EXERCISE PROMPT:
Lines containing the word "Google" are the ones to copy from the records below.

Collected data
•••

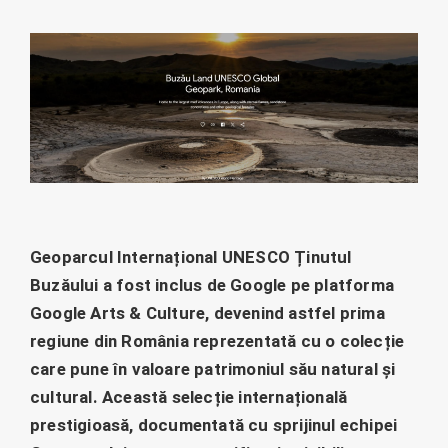
Geoparcul Internațional UNESCO Ținutul
Buzăului a fost inclus de Google pe platforma
Google Arts & Culture, devenind astfel prima
regiune din România reprezentată cu o colecție
care pune în valoare patrimoniul său natural și
cultural. Această selecție internațională
prestigioasă, documentată cu sprijinul echipei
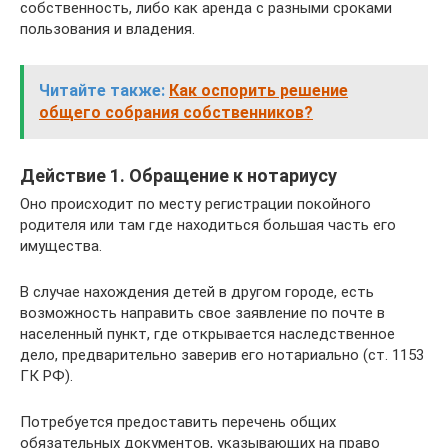
собственность, либо как аренда с разными сроками
пользования и владения.
Читайте также:
Как оспорить решение
общего собрания собственников?
Действие 1. Обращение к нотариусу
Оно происходит по месту регистрации покойного
родителя или там где находиться большая часть его
имущества.
В случае нахождения детей в другом городе, есть
возможность направить свое заявление по почте в
населенный пункт, где открывается наследственное
дело, предварительно заверив его нотариально (ст. 1153
ГК РФ).
Потребуется предоставить перечень общих
обязательных документов, указывающих на право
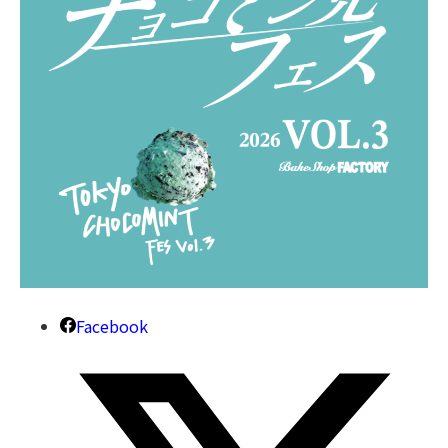
Facebook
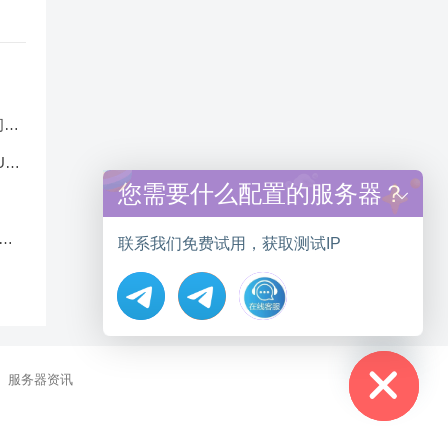
问题
U选
您需要什么配置的服务器？
快
联系我们免费试用，获取测试IP
Hide chaty
服务器资讯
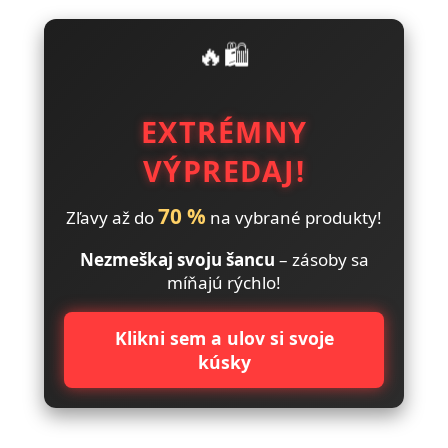
🔥🛍️
EXTRÉMNY
VÝPREDAJ!
70 %
Zľavy až do
na vybrané produkty!
Nezmeškaj svoju šancu
– zásoby sa
míňajú rýchlo!
Klikni sem a ulov si svoje
kúsky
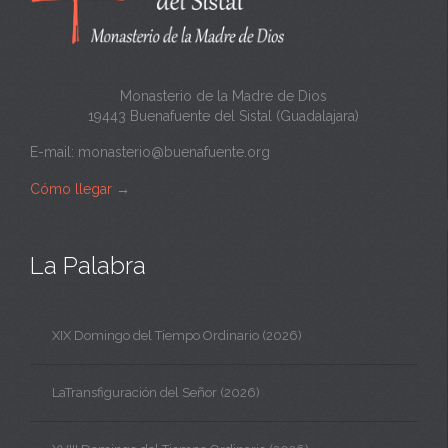
t
a
Monasterio de la Madre de Dios
19443 Buenafuente del Sistal (Guadalajara)
E-mail:
monasterio@buenafuente.org
Cómo llegar
→
La Palabra
XIX Domingo del Tiempo Ordinario (2026)
LaTransfiguración del Señor (2026)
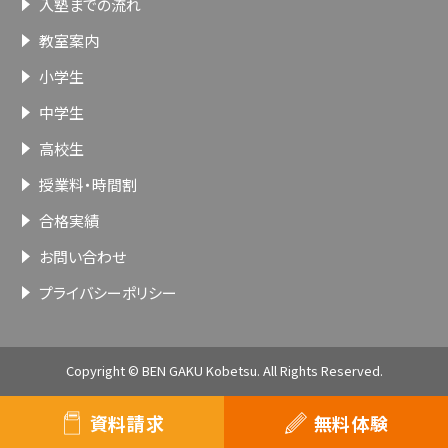
入塾までの流れ
教室案内
小学生
中学生
高校生
授業料・時間割
合格実績
お問い合わせ
プライバシーポリシー
Copyright © BEN GAKU Kobetsu. All Rights Reserved.
資料請求
無料体験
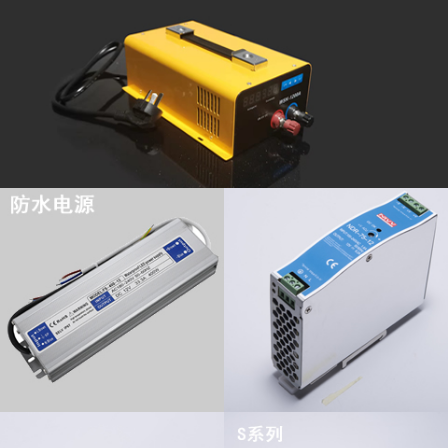
查看更多
查看更多
查看更多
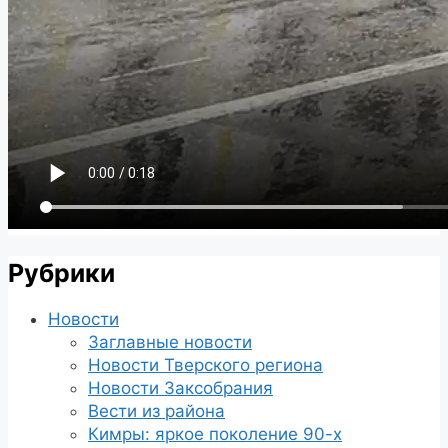
Рубрики
Новости
Заглавные новости
Новости Тверского региона
Новости Заксобрания
Вести из района
Кимры: яркое поколение 90-х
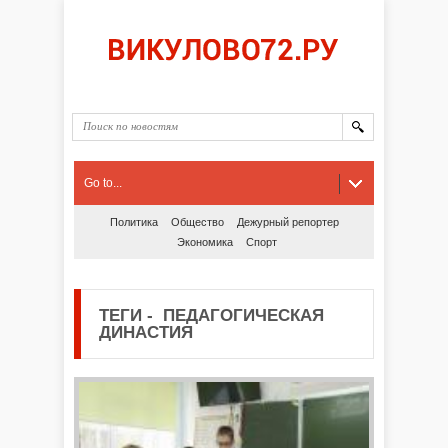
Go to...
Политика
Общество
Дежурный репортер
Экономика
Спорт
ТЕГИ
-
ПЕДАГОГИЧЕСКАЯ
ДИНАСТИЯ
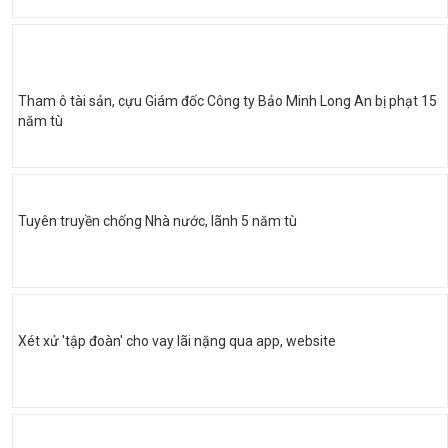
Tham ô tài sản, cựu Giám đốc Công ty Bảo Minh Long An bị phạt 15
năm tù
Tuyên truyền chống Nhà nước, lãnh 5 năm tù
Xét xử 'tập đoàn' cho vay lãi nặng qua app, website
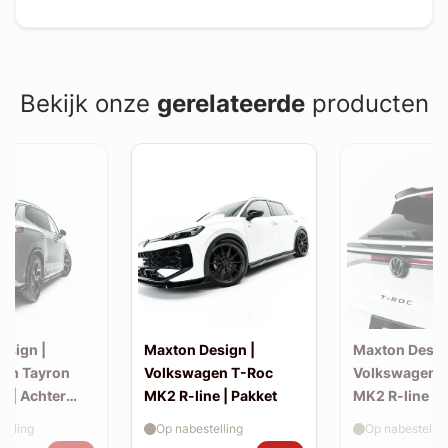
Bekijk onze
gerelateerde
producten
esign |
Maxton Design |
Maxton Desig
en Tayron
Volkswagen T-Roc
Volkswagen 
e | Achter
MK2 R-line | Pakket
MK2 R-line | 
extension (ko
elling
Op nabestelling
Op nabestellin
spoiler, v2)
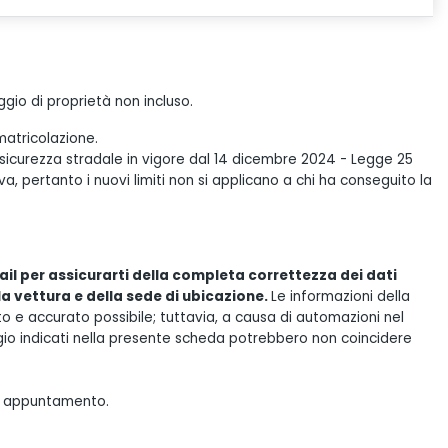
gio di proprietà non incluso.
matricolazione.
 sicurezza stradale in vigore dal 14 dicembre 2024 - Legge 25
, pertanto i nuovi limiti non si applicano a chi ha conseguito la
il per assicurarti della completa correttezza dei dati
lla vettura e della sede di ubicazione.
Le informazioni della
e accurato possibile; tuttavia, a causa di automazioni nel
gio indicati nella presente scheda potrebbero non coincidere
tuo appuntamento.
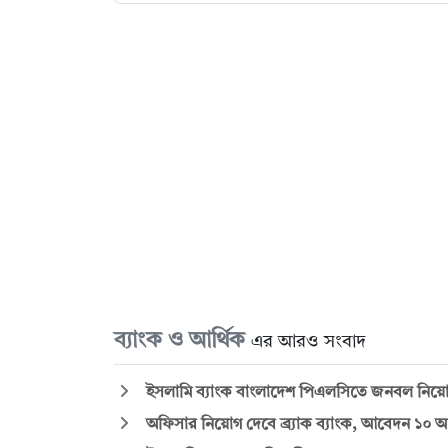
ব্যাংক ও আর্থিক
এর আরও সংবাদ
ইসলামি ব্যাংক বাংলাদেশ পিএলসিতে জনবল নিয়োগে 
অফিসার নিয়োগ দেবে ব্র্যাক ব্যাংক, আবেদন ১০ আগস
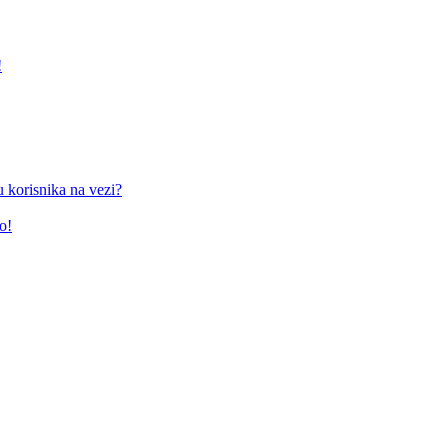
!
 korisnika na vezi?
o!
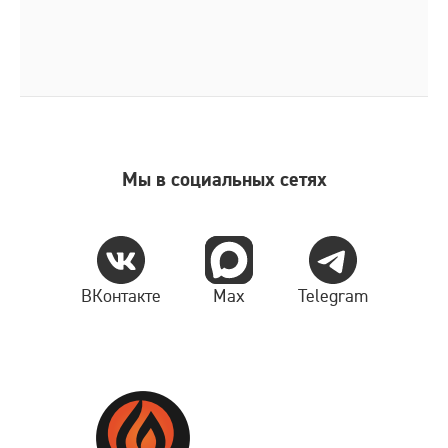
Мы в социальных сетях
ВКонтакте
Max
Telegram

•••

TASK SOLUTION:
Buzăului a fost inclus de Google pe platforma
Google Arts & Culture, devenind astfel prima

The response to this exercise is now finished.